Est-ce une tendance lourde ou un phénomène conjoncturel en Algérie ? La mode des prénoms étrangers, notamment turc et amazigh, pour les nouveaux nés semblent gagner du terrain en Algérie, et en particulier à Constantine.

Les agents de l’état civil du quartier Aouinet El Foul de Constantine sont catégoriques. De plus en plus de prénoms de nouveaux nés sont issus des séries télévisées turques ou des requêtes Google.

L’influence des séries télévisées turques

« A chaque nouveau feuilleton, nous constatons une évolution du répertoire des prénoms.La tendance est aux prénoms turcs, avec une prédominance depuis début 2021 du prénom féminin Ayla, alors qu’en 2020 c’était plutôt Myral qui occupait le haut du podium chez les filles et Daniel qui a fait son entrée chez les garçons », indique à l’APS Saliha, une employée au service des inscriptions des naissances.

Si le tropisme turc est admis par l’administration municipale, certaines envies parentales sont en revanche rejeter pour incompatibilité culturelle.« Nous relevons également bon nombre de propositions de prénoms incohérents, parfois à connotation religieuse, mais qui relèvent de la pure invention à l’image de ‘Abdelouadjed’ ou encore le prénom ‘Azraël’ qui ont été carrément refusé par nos services », ajoute la fonctionnaire.

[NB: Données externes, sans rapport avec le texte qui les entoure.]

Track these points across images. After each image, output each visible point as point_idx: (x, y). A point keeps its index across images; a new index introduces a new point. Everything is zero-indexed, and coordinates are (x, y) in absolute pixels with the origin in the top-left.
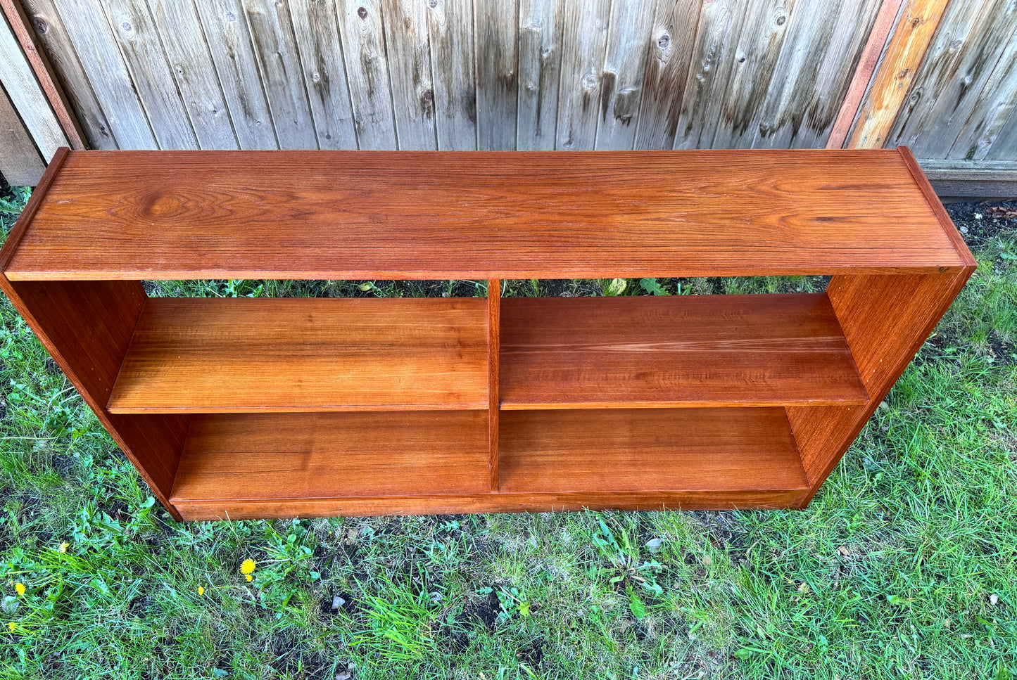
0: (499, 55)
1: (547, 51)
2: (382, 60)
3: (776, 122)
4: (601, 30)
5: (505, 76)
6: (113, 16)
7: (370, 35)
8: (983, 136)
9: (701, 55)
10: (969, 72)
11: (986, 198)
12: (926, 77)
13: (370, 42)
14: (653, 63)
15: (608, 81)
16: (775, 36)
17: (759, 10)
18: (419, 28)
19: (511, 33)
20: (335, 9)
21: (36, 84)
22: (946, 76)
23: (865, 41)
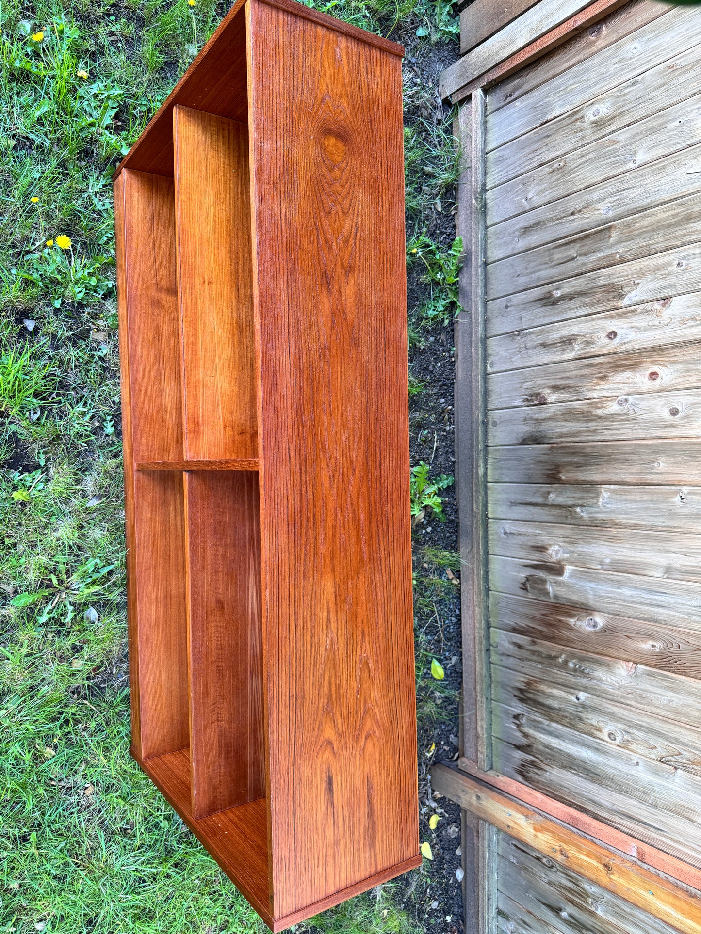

Des prénoms farfelus rejetés par l’administration

Directeur de la réglementation et des affaires générales (DRAG) de la commune de Constantine, Hilal Bouderbala, admet quant à lui que certains rejets sont notifiés car ils portent atteinte « aux composantes de l’identité nationale et à la religion » ou qu’ils embarrassent les agents « en raison du manque d’espace sur les documents de l’état civil ou de leur sens ambigu ».

Malgré certains refus, il n’est pas rare que des pères ou des mères persistent dans leur volonté d’obtenir gain de cause « en saisissant le procureur de la république pour l’avaliser », précise Saliha.

Et de poursuivre : « Force est de constater que certains parents s’accrochent aux prénoms choisis aussi farfelus soient-ils, mettant en avant les listes inventoriées par le moteur de recherche Google ».

Le retour à l’authenticité amazigh

Sur une nomenclature de 300 prénoms – filles et garçons confondus – actualisée annuellement par la tutelle, les appellations amazighs, symboles « d’authenticité », ont de plus en plus de succès.

Ainsi les prénoms tels que Koulla, Dihiya, Djouza, Aylana, Asafou, Azwaw, Branis, Iguem et Massinas font régulièrement leur apparition sur les registres de l’état civil.

Interrogé par l’APS, le sociologue Abdallah Hammadi estime de son coté que la mutation de ces 40 dernières années est palpable « depuis l’avènement du multipartisme, des réseaux sociaux et l’invasion informationnelle des grandes nations à travers les moyens de communication modernes ».

S’appuyant sur la vogue des prénoms composés, l’universitaire s’inquiète toutefois des répercussions pour celui qui devra le porter toute sa vie. « Des prénoms composés peuvent générer de par leur extravagance et leur longueur de profonds complexes et handicaps à l’enfant dans sa vie future et dans ses relations avec autrui, en plus des inévitables erreurs de transcriptions commises parfois au niveau de l’état civil », prévient-il.